Periodically review high-volume datasets like logs and IoT streams. Determine whether any data can be summarized, aggregated, or down-sampled to maintain the required information density and reduce the physical storage volume.

Critically evaluate the need for backups

Assess the need for backups of data that you can regenerate with minimal effort. Examples of such data include intermediate ETL results, ephemeral caches, and training data that's derived from a stable, permanent source. Retain backups for only the data that is unique or expensive to recreate.

Optimize storage lifecycle management

Automate the storage lifecycle so that when the utility of data declines, the data is moved to an energy-efficient storage class or retired, as appropriate. Use the following techniques.

Select an appropriate Cloud Storage class

Automate the transition of data in Cloud Storage to lower-carbon storage classes based on access frequency by using Object Lifecycle Management.

Use Standard storage for only actively used datasets, such as current production models.
Transition data such as older AI training datasets or less-frequently accessed backups to Nearline or Coldline storage.
For long-term retention, use Archive storage, which is optimized for energy efficiency at scale.

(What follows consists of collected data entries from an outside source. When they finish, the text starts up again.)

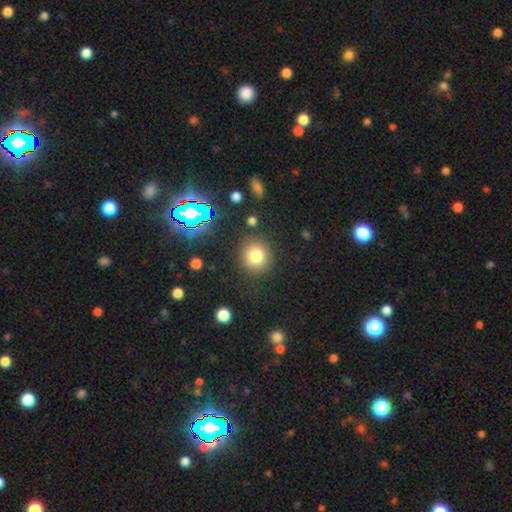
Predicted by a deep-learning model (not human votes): This is likely a smooth galaxy (77%). How rounded: clearly round (89%). Merging: clearly none (84%).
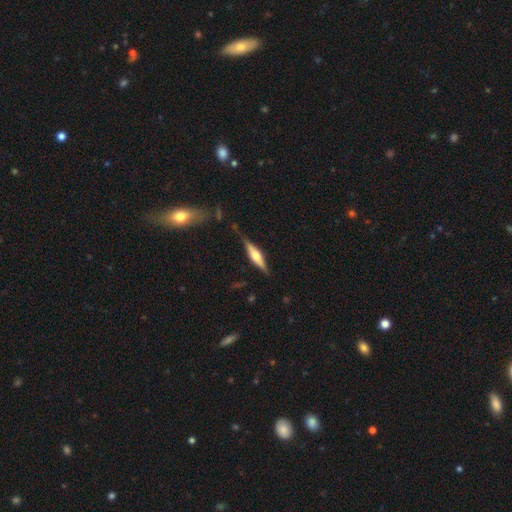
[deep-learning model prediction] This is possibly a featured or disk galaxy (58%). It is clearly viewed edge-on (94%). Edge-on bulge: clearly rounded (82%). Merging: likely none (72%).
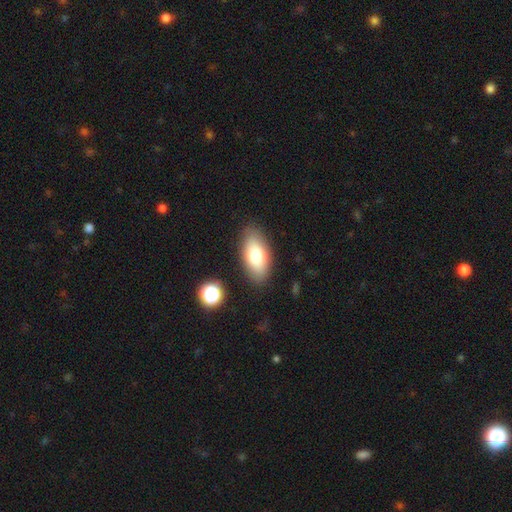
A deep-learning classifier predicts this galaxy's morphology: Smooth or featured?
  - smooth: 75% *
  - featured or disk: 17%
  - star or artifact: 8%
How rounded?
  - in between: 91% *
  - cigar-shaped: 5%
  - round: 4%
Merging?
  - none: 85% *
  - minor disturbance: 10%
  - major disturbance: 3%
  - merger: 2%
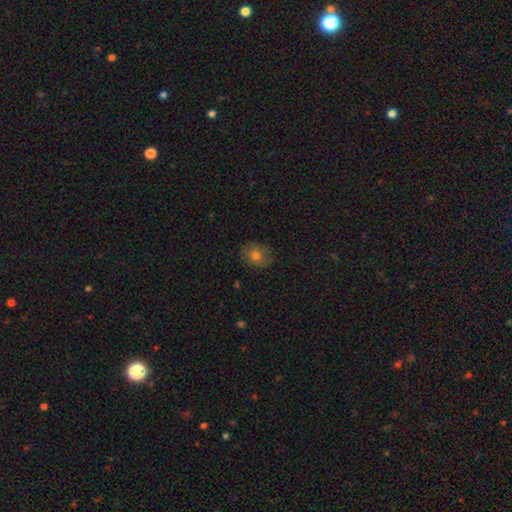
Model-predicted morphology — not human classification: type=smooth (72%); roundness=round (60%); merging=none (81%).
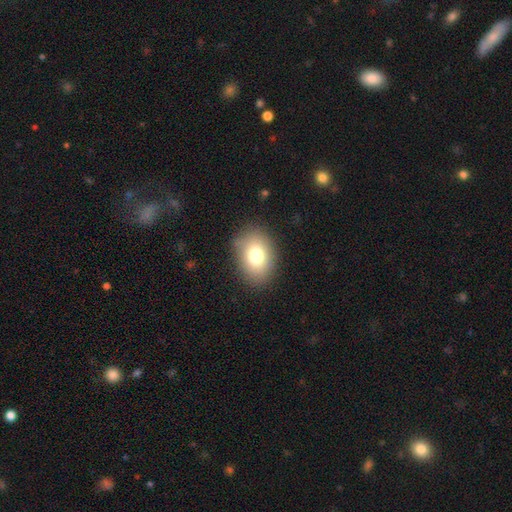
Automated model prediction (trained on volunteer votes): A smooth galaxy with no disk features (76%) that is in between round and cigar-shaped (70%). Merging: none (85%).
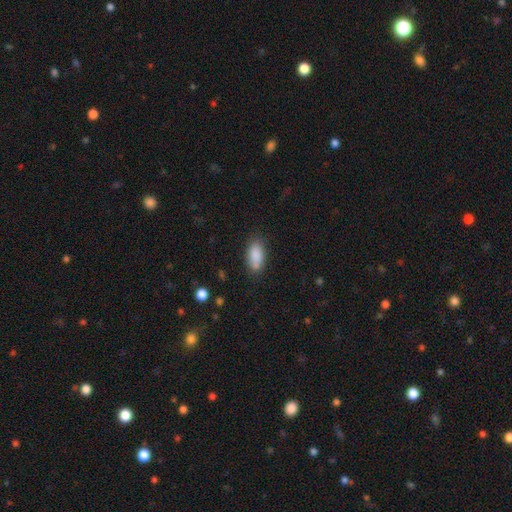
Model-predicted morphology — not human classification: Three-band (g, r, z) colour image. It shows a smooth galaxy with no disk features (86%) that is in between round and cigar-shaped (88%). Merging: none (74%).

Implement aggressive data lifecycle policies

Define clear, automated time to live (TTL) policies for non-essential data, such as log files, temporary model artifacts, and outdated intermediate results. Use lifecycle rules to automatically delete such data after a defined period.

Mandate resource tagging

Mandate the use of consistent resource tags and labels for all of your Cloud Storage buckets, BigQuery datasets, and persistent disks. Create tags that indicate the data owner, purpose of the data, and the retention period. Use Organization Policy Service constraints to ensure that required tags, such as retention period, are applied to resources. Tags let you automate lifecycle management, create granular FinOps reports, and produce carbon emissions reports.

Right-size and deprovision compute storage

Regularly audit persistent disks that are attached to Compute Engine instances and ensure that the disks aren't over-provisioned. Use snapshots only when they are necessary for backup. Delete old, unused snapshots. For databases, use data retention policies to reduce the size of the underlying persistent disks.

Optimize the storage format

For storage that serves analytics workloads, prefer compressed, columnar formats like Parquet or optimized Avro over row-based formats like JSON or CSV. Columnar storage significantly reduces physical disk-space requirements and improves the read efficiency. This optimization helps to reduce energy consumption for the associated compute and I/O operations.

Optimize regionality and data movement

The physical location and movement of your data affect the consumption of network resources and the energy required for storage. Optimize data regionality by using the following techniques.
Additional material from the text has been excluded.